Selected text >>
════════

Bookkeeping

Ten Tips on Being a Better Bookkeeper for Smaller Organizations

  1. Plug into the bigger picture. Maintaining the accounting records is a foundational element of financial management, and of the management decision-making process. If you only think about posting entries, then you’re probably not giving the client everything they need. Most small organizations need a bookkeeper who can help them manage their financial statements.
  2. Keep your eyes on the prize. The ultimate goal of bookkeeping is to issue financial statements. Each session should probably end with you giving the client a report of some sort, e.g. year-to-date statements, or at least a progress update describing what was accomplished today. This engages the client in the process, and reinforces your value to management.
  3. Check your own work. The bank reconciliation is a standard verification step. So is checking the invoice detail contained on supplier statements to the invoice detail in the General Ledger. What other steps can you take to prove the accuracy of your work before you issue reports? You may use different techniques in different circumstances, depending on the nature of the transactions.
  4. Read reports before you hand them over. Beyond doing account reconciliations, it’s important for you to read the financial statements before you hand them to the client. This will help you pick up misallocations and other errors that your verification steps may not have caught. It also ensures that you are familiar with the statements as complete documents. This is of much higher value to the client than handling a bunch of individual transactions!
  5. Encourage the client to read their statements. This may be more easily said than done, depending on the client. Clients who don’t read their financials are always bad news. Sooner or later something will go wrong that will require them to respond. If they aren’t familiar with those documents, look out! It’s much harder to explain something “under the gun.” Regular review builds their ability to interpret both good and bad news, and encourages them to understand and trust your work. Reading the statements with them can offer an excellent opportunity for you to share your expertise – and for the client to keep you fully up to date with the organization’s activities as they affect your work.
  6. Be aware of the tax rules. Whether you handle the client’s government reporting, or whether you hand it to an accountant, it’s to your advantage to be aware of the rules. Even the smallest organizations are likely to have some dealings with the Canada Revenue Agency, and perhaps with provincial and municipal tax departments. You’ll almost certainly need to know the basics of payroll and sales taxes. If you’re working for charities or not-for-profits, you need to be aware of the particular filings they may need to make (e.g. T3010BT2 ShortGST/HST rebate claims).

════════

Data excerpt >>
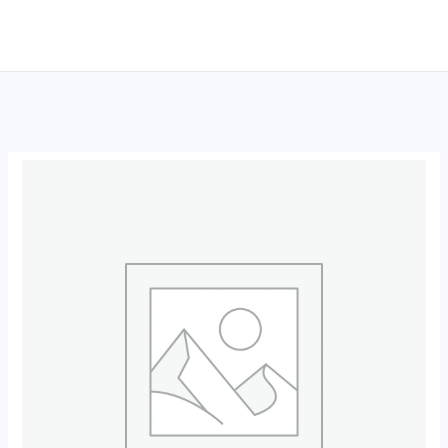
跳
至
内
容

════════

The task >> Please carry on the article of bookkeeping tips above from its last sentence.

Output for this task >>
  7. Maintain proper documentation. Ideally, each transaction will be documented by an invoice, contract, receipt, petty cash report, cash register tape, or other third party or internally generated explanation. Decide what you need to retain in the case of direct debits, electronic funds transfers and other online transactions. Know the Canada Revenue Agency records retention rules, which are available on their website at www.cra.gc.ca. In most cases (but not all), you must maintain full detail for the current fiscal year plus six previous. Financial statements and general ledgers must be maintained back to the start of the organization. Make sure that your electronic records can be read for the full retention period. This may mean updating software and transferring documents off old media (remember floppy discs?) onto something current.
  8. Maintain a good audit trail. The audit trail links the steps in the bookkeeping process, from source documents to financial statements. Your software probably enforces a certain amount of audit trail notation – for instance, by making you enter invoice numbers in the purchases journal, to link the entry back to the paperwork. You can strengthen the process by recording the account number and a posting reference (e.g. journal entry number) on the invoice. If the organization hires a chartered accountant to perform an annual audit, they will appreciate the clarity this adds to the records. A good audit trail will also help you to review your work and respond to client questions.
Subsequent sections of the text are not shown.